SUPPLIED DATA —
-=-=-=-=-

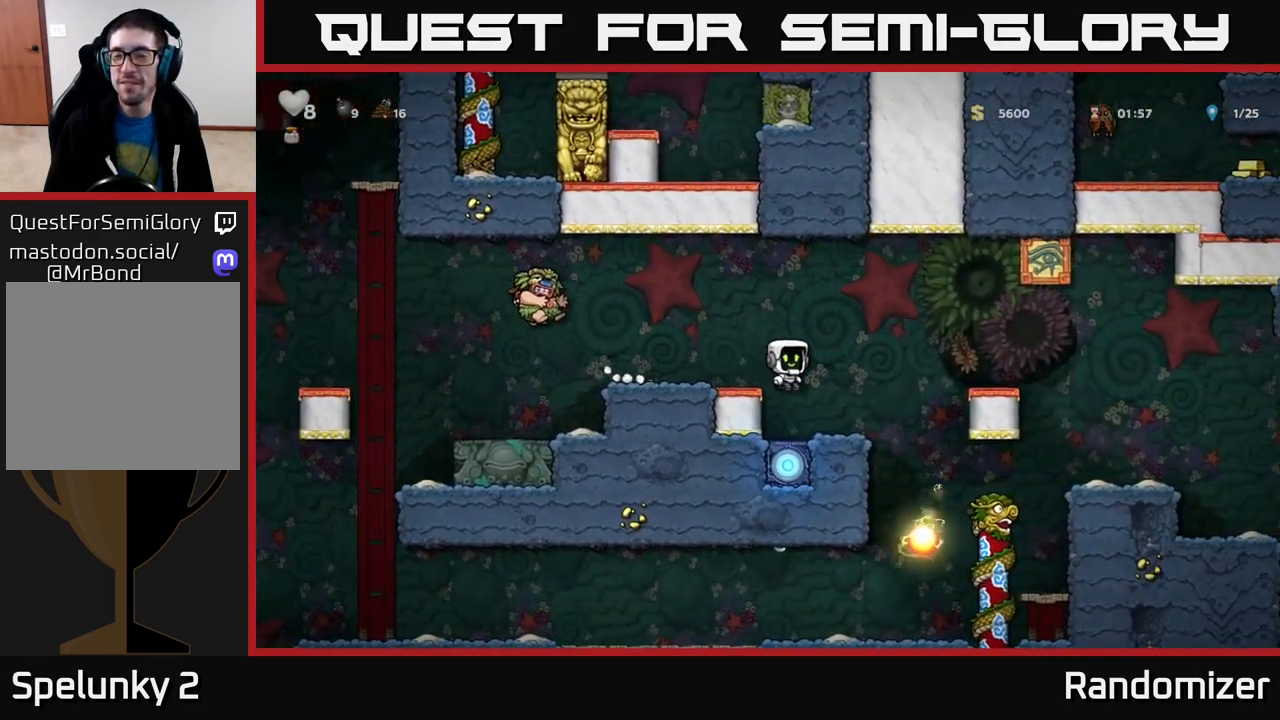
{"buttons": ["A"], "left_stick": "right", "right_stick": "center", "events": [[200, "left_stick", "right"], [333, "A", "down"]]}
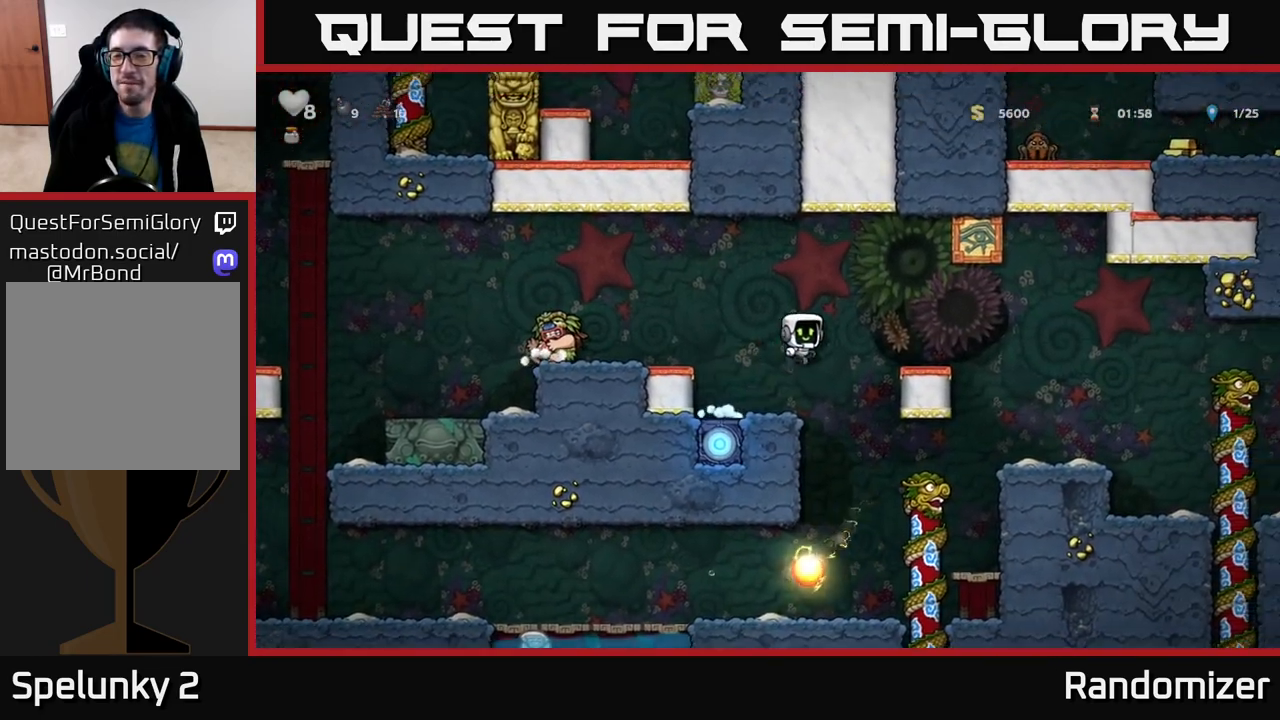
{"buttons": [], "left_stick": "right", "right_stick": "center", "events": [[83, "A", "up"], [183, "left_stick", "center"], [267, "left_stick", "right"], [350, "A", "down"], [383, "A", "up"]]}
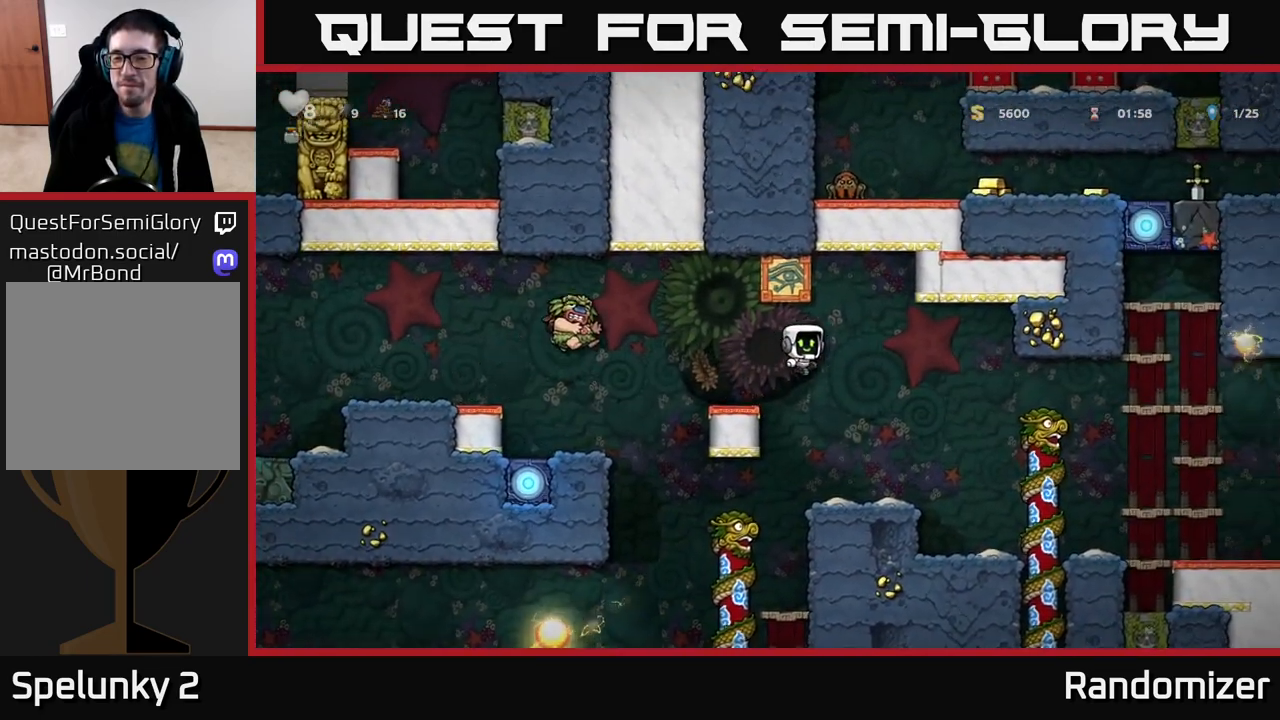
{"buttons": [], "left_stick": "center", "right_stick": "center", "events": [[267, "left_stick", "center"]]}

-=-=-=-=-

TASK — Copy out the listing above in full and leave out its pictures.

ANSWER —
{"buttons": ["A"], "left_stick": "right", "right_stick": "center", "events": [[200, "left_stick", "right"], [333, "A", "down"]]}
{"buttons": [], "left_stick": "right", "right_stick": "center", "events": [[83, "A", "up"], [183, "left_stick", "center"], [267, "left_stick", "right"], [350, "A", "down"], [383, "A", "up"]]}
{"buttons": [], "left_stick": "center", "right_stick": "center", "events": [[267, "left_stick", "center"]]}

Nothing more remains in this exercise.